Rhubarb & Sour Cream Cake
- Active Time 15m
- Total Time 1h 25m
- 1/4 cup unsalted butter, at room temperature
- 1 1/2 cups lightly packed brown sugar
- 1 egg, lightly beaten
- 1 teaspoon vanilla extract
- 1 1/2 cups all-purpose flour, sifted
- 1 teaspoon baking powder
- 1 cup sour cream
- 4 cups sliced rhubarb (1/2-inch pieces)
- 1/3 cup superfine sugar
- 1/2 teaspoon freshly grated nutmeg
- Heavy cream, for serving
Preheat the oven to 375 degrees F. Butter an 8 x 5-inch loaf pan and line with parchment paper.
Cream the butter and sugar until fluffy, about 3-4 minutes. Beat in the egg and vanilla. Fold in the flour and baking powder, alternating with the sour cream and rhubarb.
Pour the mixture into the prepared pan. Combine the sugar and nutmeg and sprinkle over the cake mixture.
Bake for 40 minutes, or until a skewer inserted in the middle of the cake comes out clean. Allow the cake to cool in the pan for 30 minutes before turning out.

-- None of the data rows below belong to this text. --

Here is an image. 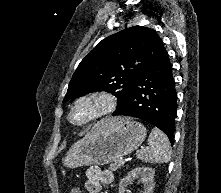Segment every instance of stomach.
<instances>
[{"label":"stomach","instance_id":"1","mask_svg":"<svg viewBox=\"0 0 221 193\" xmlns=\"http://www.w3.org/2000/svg\"><path fill=\"white\" fill-rule=\"evenodd\" d=\"M146 138V128L140 122L123 119L107 124L101 120L62 159L68 168L105 165L136 150Z\"/></svg>","mask_w":221,"mask_h":193}]
</instances>
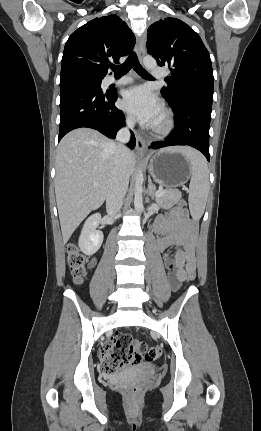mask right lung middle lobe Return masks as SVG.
I'll list each match as a JSON object with an SVG mask.
<instances>
[{"mask_svg": "<svg viewBox=\"0 0 261 431\" xmlns=\"http://www.w3.org/2000/svg\"><path fill=\"white\" fill-rule=\"evenodd\" d=\"M103 77L94 75L87 71L82 70H72L61 73L60 82L67 80H79V81H89L93 83L100 91L101 90V80Z\"/></svg>", "mask_w": 261, "mask_h": 431, "instance_id": "obj_1", "label": "right lung middle lobe"}]
</instances>
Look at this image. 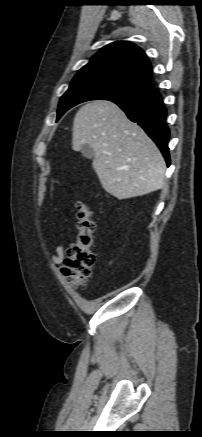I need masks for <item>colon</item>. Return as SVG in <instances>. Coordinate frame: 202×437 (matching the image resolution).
Masks as SVG:
<instances>
[{"label": "colon", "mask_w": 202, "mask_h": 437, "mask_svg": "<svg viewBox=\"0 0 202 437\" xmlns=\"http://www.w3.org/2000/svg\"><path fill=\"white\" fill-rule=\"evenodd\" d=\"M77 209V234L68 245L63 261L62 274L75 288L86 284L92 275L95 265V223L92 211L84 201L76 202Z\"/></svg>", "instance_id": "colon-1"}]
</instances>
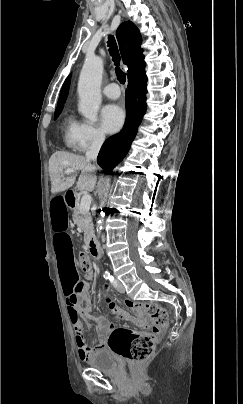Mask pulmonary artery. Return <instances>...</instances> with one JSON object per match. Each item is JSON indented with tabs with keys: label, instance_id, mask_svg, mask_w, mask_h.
I'll use <instances>...</instances> for the list:
<instances>
[{
	"label": "pulmonary artery",
	"instance_id": "1",
	"mask_svg": "<svg viewBox=\"0 0 243 404\" xmlns=\"http://www.w3.org/2000/svg\"><path fill=\"white\" fill-rule=\"evenodd\" d=\"M103 93L110 99H117L121 92L118 84L110 83L104 87Z\"/></svg>",
	"mask_w": 243,
	"mask_h": 404
}]
</instances>
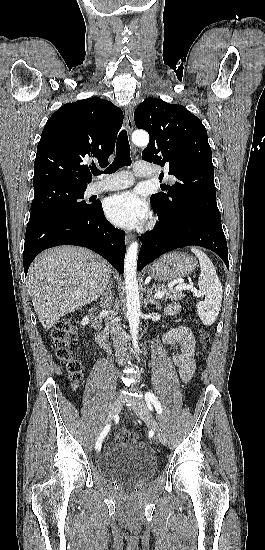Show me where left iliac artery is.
<instances>
[{"instance_id":"1","label":"left iliac artery","mask_w":265,"mask_h":550,"mask_svg":"<svg viewBox=\"0 0 265 550\" xmlns=\"http://www.w3.org/2000/svg\"><path fill=\"white\" fill-rule=\"evenodd\" d=\"M145 400H146V403H147V406H148L149 409H151V404H153L156 411H157V413H159V414L162 413L161 404L158 401L157 397L153 393L147 392L145 394Z\"/></svg>"}]
</instances>
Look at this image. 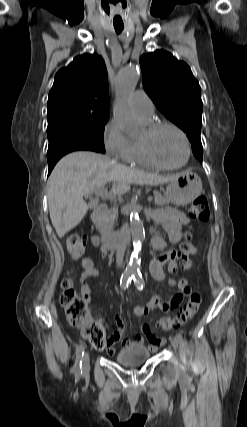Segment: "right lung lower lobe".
I'll use <instances>...</instances> for the list:
<instances>
[{
    "instance_id": "obj_1",
    "label": "right lung lower lobe",
    "mask_w": 247,
    "mask_h": 427,
    "mask_svg": "<svg viewBox=\"0 0 247 427\" xmlns=\"http://www.w3.org/2000/svg\"><path fill=\"white\" fill-rule=\"evenodd\" d=\"M78 150H89L100 152L93 145L74 139V138H55L49 140L48 152H47V161H48V175L52 171L53 167L57 163V161L64 156L65 154Z\"/></svg>"
}]
</instances>
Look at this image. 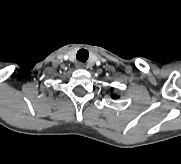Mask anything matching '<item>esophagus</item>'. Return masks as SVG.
Listing matches in <instances>:
<instances>
[{"label":"esophagus","mask_w":181,"mask_h":164,"mask_svg":"<svg viewBox=\"0 0 181 164\" xmlns=\"http://www.w3.org/2000/svg\"><path fill=\"white\" fill-rule=\"evenodd\" d=\"M76 67H77V68H80V69H83V68H85L86 66H85V64L82 63V62H78V63H76Z\"/></svg>","instance_id":"obj_1"}]
</instances>
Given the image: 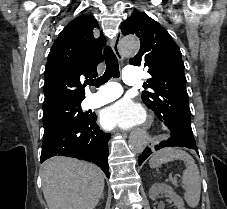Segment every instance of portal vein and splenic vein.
I'll list each match as a JSON object with an SVG mask.
<instances>
[{
	"label": "portal vein and splenic vein",
	"instance_id": "18ae733b",
	"mask_svg": "<svg viewBox=\"0 0 227 209\" xmlns=\"http://www.w3.org/2000/svg\"><path fill=\"white\" fill-rule=\"evenodd\" d=\"M172 183H173L174 186H177L178 185V182L175 181V180Z\"/></svg>",
	"mask_w": 227,
	"mask_h": 209
}]
</instances>
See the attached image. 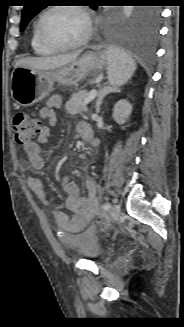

Serve warm with heavy cream.
Recipe reprinted by permission of Weldon Russell. All rights reserved.
nutrition information per serving
240 calories; 9g total fat; 37mg cholesterol; 44mg sodium; 39g carbohydrates; 1g fiber; 3g protein
These nutrition facts are calculated according to the ingredients listed in this recipe. Any substitutions will change these facts. Although we strive for accuracy, please note that food manufacturers occasionally change their food formulas, which could affect the calculations as shown.